======== Exercise inputs
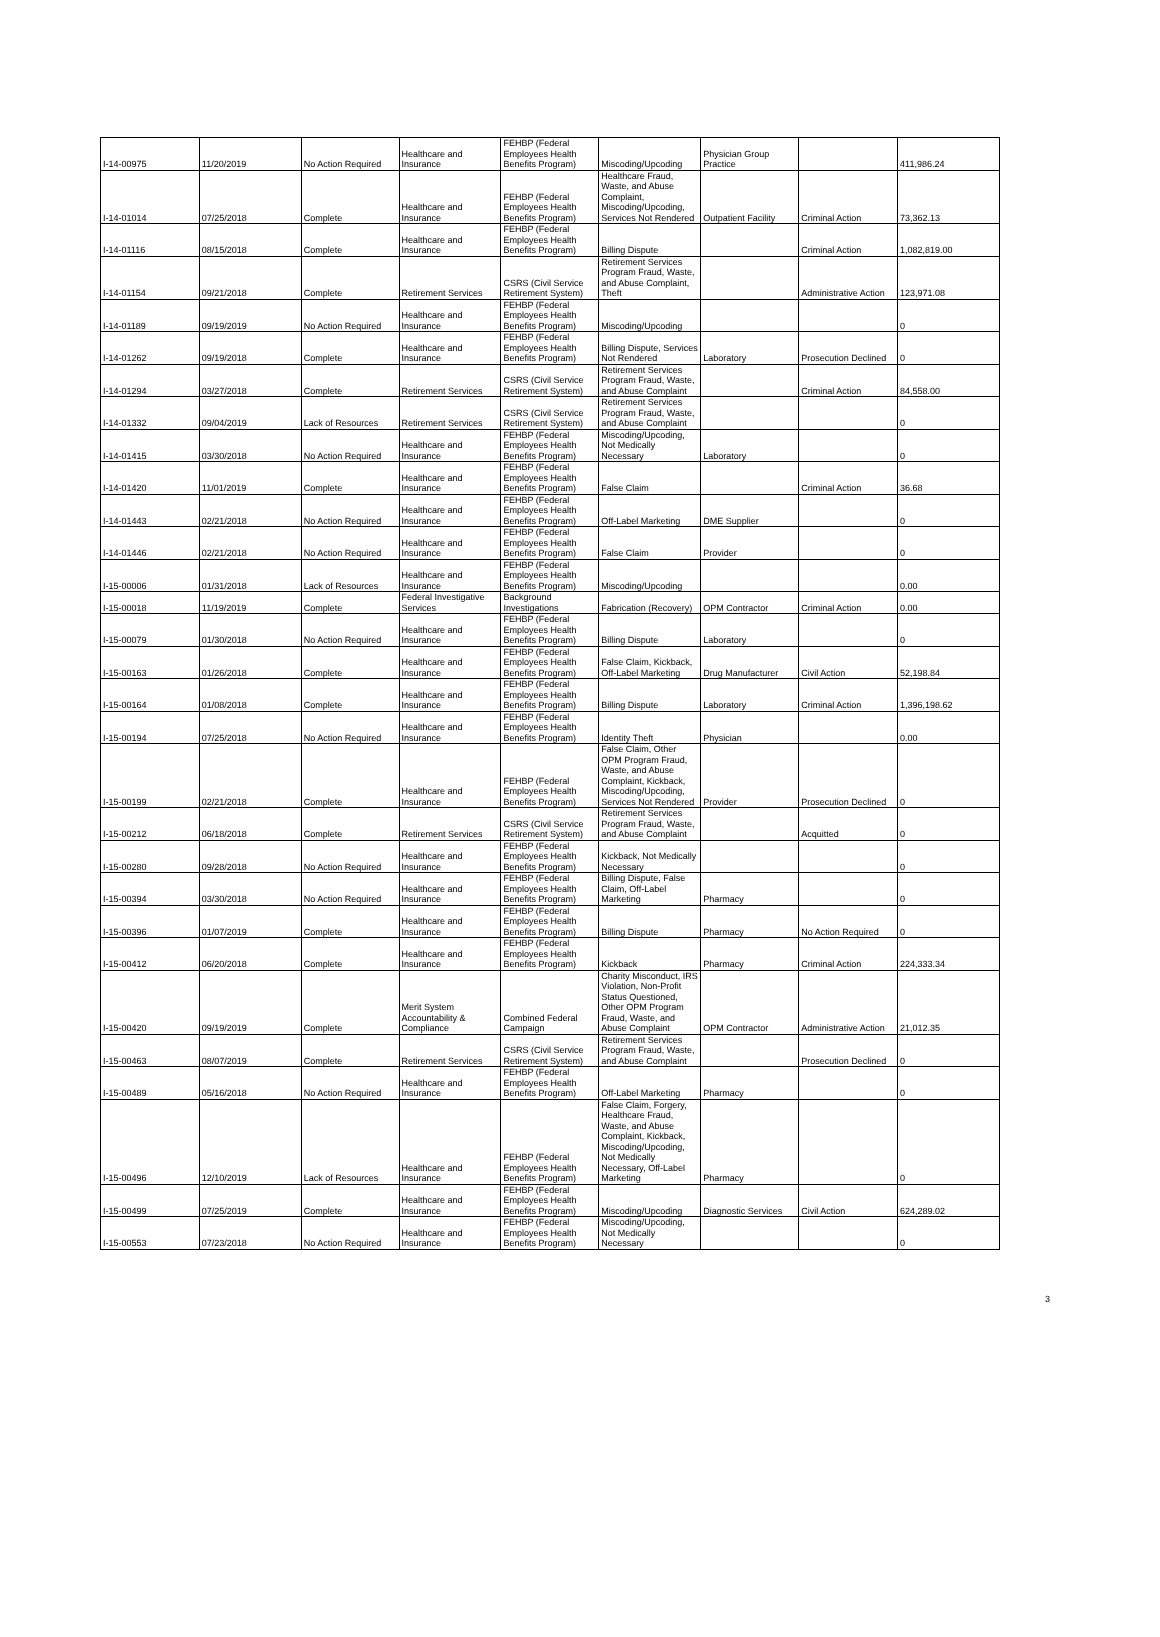| I-14-00975 | 11/20/2019 | No Action Required | Healthcare and Insurance | FEHBP (Federal Employees Health Benefits Program) | Miscoding/Upcoding | Physician Group Practice | | 411,986.24 |
| I-14-01014 | 07/25/2018 | Complete | Healthcare and Insurance | FEHBP (Federal Employees Health Benefits Program) | Healthcare Fraud, Waste, and Abuse Complaint, Miscoding/Upcoding, Services Not Rendered | Outpatient Facility | Criminal Action | 73,362.13 |
| I-14-01116 | 08/15/2018 | Complete | Healthcare and Insurance | FEHBP (Federal Employees Health Benefits Program) | Billing Dispute | | Criminal Action | 1,082,819.00 |
| I-14-01154 | 09/21/2018 | Complete | Retirement Services | CSRS (Civil Service Retirement System) | Retirement Services Program Fraud, Waste, and Abuse Complaint, Theft | | Administrative Action | 123,971.08 |
| I-14-01189 | 09/19/2019 | No Action Required | Healthcare and Insurance | FEHBP (Federal Employees Health Benefits Program) | Miscoding/Upcoding | | | 0 |
| I-14-01262 | 09/19/2018 | Complete | Healthcare and Insurance | FEHBP (Federal Employees Health Benefits Program) | Billing Dispute, Services Not Rendered | Laboratory | Prosecution Declined | 0 |
| I-14-01294 | 03/27/2018 | Complete | Retirement Services | CSRS (Civil Service Retirement System) | Retirement Services Program Fraud, Waste, and Abuse Complaint | | Criminal Action | 84,558.00 |
| I-14-01332 | 09/04/2019 | Lack of Resources | Retirement Services | CSRS (Civil Service Retirement System) | Retirement Services Program Fraud, Waste, and Abuse Complaint | | | 0 |
| I-14-01415 | 03/30/2018 | No Action Required | Healthcare and Insurance | FEHBP (Federal Employees Health Benefits Program) | Miscoding/Upcoding, Not Medically Necessary | Laboratory | | 0 |
| I-14-01420 | 11/01/2019 | Complete | Healthcare and Insurance | FEHBP (Federal Employees Health Benefits Program) | False Claim | | Criminal Action | 36.68 |
| I-14-01443 | 02/21/2018 | No Action Required | Healthcare and Insurance | FEHBP (Federal Employees Health Benefits Program) | Off-Label Marketing | DME Supplier | | 0 |
| I-14-01446 | 02/21/2018 | No Action Required | Healthcare and Insurance | FEHBP (Federal Employees Health Benefits Program) | False Claim | Provider | | 0 |
| I-15-00006 | 01/31/2018 | Lack of Resources | Healthcare and Insurance | FEHBP (Federal Employees Health Benefits Program) | Miscoding/Upcoding | | | 0.00 |
| I-15-00018 | 11/19/2019 | Complete | Federal Investigative Services | Background Investigations | Fabrication (Recovery) | OPM Contractor | Criminal Action | 0.00 |
| I-15-00079 | 01/30/2018 | No Action Required | Healthcare and Insurance | FEHBP (Federal Employees Health Benefits Program) | Billing Dispute | Laboratory | | 0 |
| I-15-00163 | 01/26/2018 | Complete | Healthcare and Insurance | FEHBP (Federal Employees Health Benefits Program) | False Claim, Kickback, Off-Label Marketing | Drug Manufacturer | Civil Action | 52,198.84 |
| I-15-00164 | 01/08/2018 | Complete | Healthcare and Insurance | FEHBP (Federal Employees Health Benefits Program) | Billing Dispute | Laboratory | Criminal Action | 1,396,198.62 |
| I-15-00194 | 07/25/2018 | No Action Required | Healthcare and Insurance | FEHBP (Federal Employees Health Benefits Program) | Identity Theft | Physician | | 0.00 |
| I-15-00199 | 02/21/2018 | Complete | Healthcare and Insurance | FEHBP (Federal Employees Health Benefits Program) | False Claim, Other OPM Program Fraud, Waste, and Abuse Complaint, Kickback, Miscoding/Upcoding, Services Not Rendered | Provider | Prosecution Declined | 0 |
| I-15-00212 | 06/18/2018 | Complete | Retirement Services | CSRS (Civil Service Retirement System) | Retirement Services Program Fraud, Waste, and Abuse Complaint | | Acquitted | 0 |
| I-15-00280 | 09/28/2018 | No Action Required | Healthcare and Insurance | FEHBP (Federal Employees Health Benefits Program) | Kickback, Not Medically Necessary | | | 0 |
| I-15-00394 | 03/30/2018 | No Action Required | Healthcare and Insurance | FEHBP (Federal Employees Health Benefits Program) | Billing Dispute, False Claim, Off-Label Marketing | Pharmacy | | 0 |
| I-15-00396 | 01/07/2019 | Complete | Healthcare and Insurance | FEHBP (Federal Employees Health Benefits Program) | Billing Dispute | Pharmacy | No Action Required | 0 |
| I-15-00412 | 06/20/2018 | Complete | Healthcare and Insurance | FEHBP (Federal Employees Health Benefits Program) | Kickback | Pharmacy | Criminal Action | 224,333.34 |
| I-15-00420 | 09/19/2019 | Complete | Merit System Accountability & Compliance | Combined Federal Campaign | Charity Misconduct, IRS Violation, Non-Profit Status Questioned, Other OPM Program Fraud, Waste, and Abuse Complaint | OPM Contractor | Administrative Action | 21,012.35 |
| I-15-00463 | 08/07/2019 | Complete | Retirement Services | CSRS (Civil Service Retirement System) | Retirement Services Program Fraud, Waste, and Abuse Complaint | | Prosecution Declined | 0 |
| I-15-00489 | 05/16/2018 | No Action Required | Healthcare and Insurance | FEHBP (Federal Employees Health Benefits Program) | Off-Label Marketing | Pharmacy | | 0 |
| I-15-00496 | 12/10/2019 | Lack of Resources | Healthcare and Insurance | FEHBP (Federal Employees Health Benefits Program) | False Claim, Forgery, Healthcare Fraud, Waste, and Abuse Complaint, Kickback, Miscoding/Upcoding, Not Medically Necessary, Off-Label Marketing | Pharmacy | | 0 |
| I-15-00499 | 07/25/2019 | Complete | Healthcare and Insurance | FEHBP (Federal Employees Health Benefits Program) | Miscoding/Upcoding | Diagnostic Services | Civil Action | 624,289.02 |
| I-15-00553 | 07/23/2018 | No Action Required | Healthcare and Insurance | FEHBP (Federal Employees Health Benefits Program) | Miscoding/Upcoding, Not Medically Necessary | | | 0 |
3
================
▶ About this exercise
Output, from the data above, the lines from the line with "Supplier | | 0 |" to the line with "I-15-00280 | 09/28/2018" exactly as they stand, both ends included and nothing else.

▶ Solution to this task
| I-14-01443 | 02/21/2018 | No Action Required | Healthcare and Insurance | FEHBP (Federal Employees Health Benefits Program) | Off-Label Marketing | DME Supplier | | 0 |
| I-14-01446 | 02/21/2018 | No Action Required | Healthcare and Insurance | FEHBP (Federal Employees Health Benefits Program) | False Claim | Provider | | 0 |
| I-15-00006 | 01/31/2018 | Lack of Resources | Healthcare and Insurance | FEHBP (Federal Employees Health Benefits Program) | Miscoding/Upcoding | | | 0.00 |
| I-15-00018 | 11/19/2019 | Complete | Federal Investigative Services | Background Investigations | Fabrication (Recovery) | OPM Contractor | Criminal Action | 0.00 |
| I-15-00079 | 01/30/2018 | No Action Required | Healthcare and Insurance | FEHBP (Federal Employees Health Benefits Program) | Billing Dispute | Laboratory | | 0 |
| I-15-00163 | 01/26/2018 | Complete | Healthcare and Insurance | FEHBP (Federal Employees Health Benefits Program) | False Claim, Kickback, Off-Label Marketing | Drug Manufacturer | Civil Action | 52,198.84 |
| I-15-00164 | 01/08/2018 | Complete | Healthcare and Insurance | FEHBP (Federal Employees Health Benefits Program) | Billing Dispute | Laboratory | Criminal Action | 1,396,198.62 |
| I-15-00194 | 07/25/2018 | No Action Required | Healthcare and Insurance | FEHBP (Federal Employees Health Benefits Program) | Identity Theft | Physician | | 0.00 |
| I-15-00199 | 02/21/2018 | Complete | Healthcare and Insurance | FEHBP (Federal Employees Health Benefits Program) | False Claim, Other OPM Program Fraud, Waste, and Abuse Complaint, Kickback, Miscoding/Upcoding, Services Not Rendered | Provider | Prosecution Declined | 0 |
| I-15-00212 | 06/18/2018 | Complete | Retirement Services | CSRS (Civil Service Retirement System) | Retirement Services Program Fraud, Waste, and Abuse Complaint | | Acquitted | 0 |
| I-15-00280 | 09/28/2018 | No Action Required | Healthcare and Insurance | FEHBP (Federal Employees Health Benefits Program) | Kickback, Not Medically Necessary | | | 0 |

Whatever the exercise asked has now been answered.